Task brief. Beginning at the top of the entries below, retype each line exactly until the line containing "[64,123,134,136] commentlog ->" has been written out; include no pictures and no later lines.

Exercise data.
* * * * * * * * *

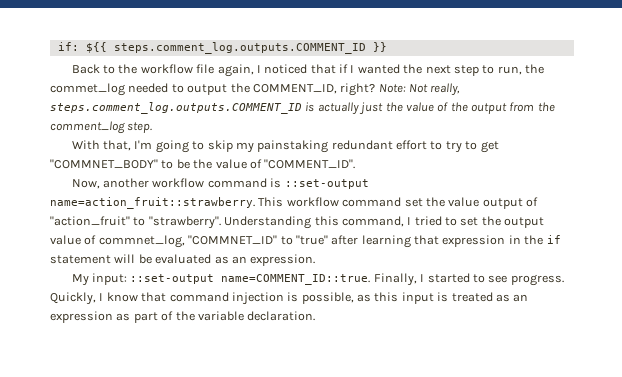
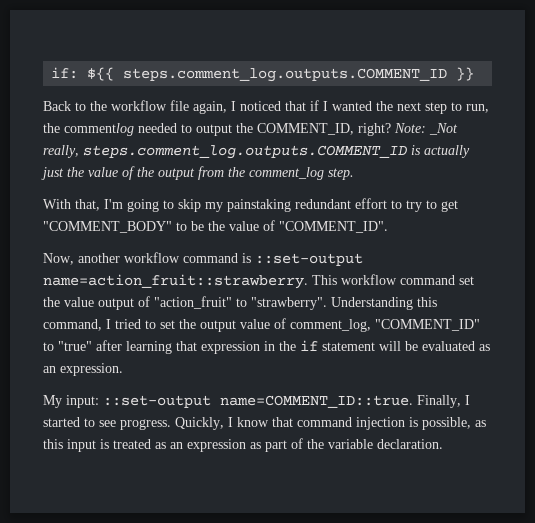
[50,83,125,96] commet_log -> [64,123,134,136] commentlog
[409,84,428,93] Not -> [429,123,458,135] _Not
[50,159,158,169] "COMMNET_BODY" -> [43,221,172,233] "COMMENT_BODY"
[98,235,278,248] commnet_log, "COMMNET_ID" -> [290,319,480,332] comment_log, "COMMENT_ID"

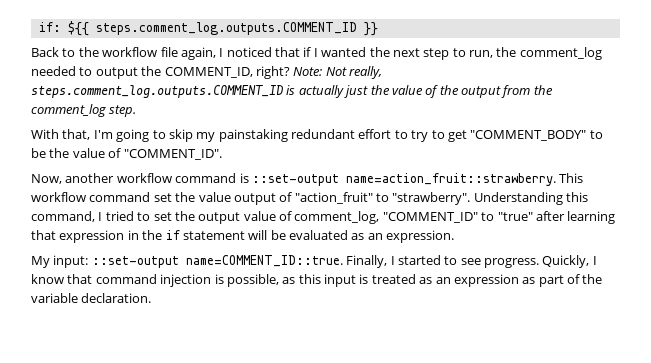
[64,123,134,136] commentlog -> [519,47,602,60] comment_log
[429,123,458,135] _Not -> [325,67,347,76] Not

* * * * * * * * *

Exercise solution.
[50,83,125,96] commet_log -> [64,123,134,136] commentlog
[409,84,428,93] Not -> [429,123,458,135] _Not
[50,159,158,169] "COMMNET_BODY" -> [43,221,172,233] "COMMENT_BODY"
[98,235,278,248] commnet_log, "COMMNET_ID" -> [290,319,480,332] comment_log, "COMMENT_ID"

[64,123,134,136] commentlog -> [519,47,602,60] comment_log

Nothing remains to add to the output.